I will, from now on, blame my early on-set dementia not on booze, or pucks to the head, many, many concussions. or gaslighting, but on the bacteria in my mouth.
Technology Networks reports the healthy human oral microbiome consists of not just clean teeth and firm gums, but also energy-efficient bacteria living in an environment rich in blood vessels that enables the organisms’ constant communication with immune-system cells and proteins.
A growing body of evidence has shown that this system that seems so separate from the rest of our bodies is actually highly influential on, and influenced by, our overall health, said Purnima Kumar, professor of periodontology at The Ohio State University, speaking at a science conference earlier in Feb.
For example, type 2 diabetes has long been known to increase the risk for gum disease. Recent studies showing how diabetes affects the bacteria in the mouth help explain how periodontitis treatment that changes oral bacteria also reduces the severity of the diabetes itself.

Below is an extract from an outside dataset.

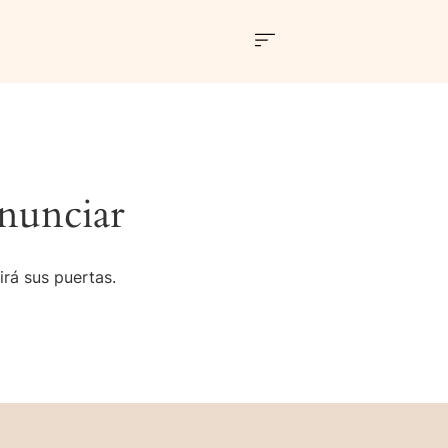
nunciar
irá sus puertas.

Connections have also been found between oral microbes and rheumatoid arthritis, cognitive abilities, pregnancy outcomes and heart disease, supporting the notion that an unhealthy mouth can go hand-in-hand with an unhealthy body.
“What happens in your body impacts your mouth, and that in turn impacts your body. It’s truly a cycle of life,” Kumar said.
When the American Association for the Advancement of Science (AAAS) themed this year’s annual meeting around dynamic ecosystems, Kumar saw an opportunity to put the mouth on the map, so to speak, as a vibrant microbial community that can tell us a lot about ourselves.
“What is more dynamic than the gateway to your body – the mouth? It’s so ignored when you think about it, and it’s the most forward-facing part of your body that interfaces with the environment, and it’s connected to this entire tubing system,” she said. “And yet we study everything but the mouth.”
Kumar organized a session at the AAAS meeting today (Feb. 8, 2021) that she titled “Killer Smile: The Link Between the Oral Microbiome and Systemic Diseases.”
The oral microbiome refers to the collection of bacteria – some helpful to humans and some not – that live inside our mouths.
Though there remains a lot to learn, the basics of these relationship between the oral microbiome and systemic disease have become clear.
Oral bacteria use oxygen to breathe and break down simple molecules of carbohydrates and proteins to stay alive. Something as simple as not brushing your teeth for a few days can set off a cascade of changes, choking off the oxygen supply and causing microbes to shift to a fermentative state.
“That creates a septic tank, which produces byproducts and toxins that stimulate the immune system,” Kumar said. An acute inflammatory response follows, producing signaling proteins that bacteria see as food.
“Then this community – it’s an ecosystem – shifts. Organisms that can break down protein start growing more, and organisms that can breathe in an oxygen-starved environment grow. The bacterial profile and, more importantly, the function of the immune system changes,” she said.
The inflammation opens pores between cells that line the mouth and blood vessels get leaky, allowing what have become unhealthy bacteria to enter circulation throughout the body.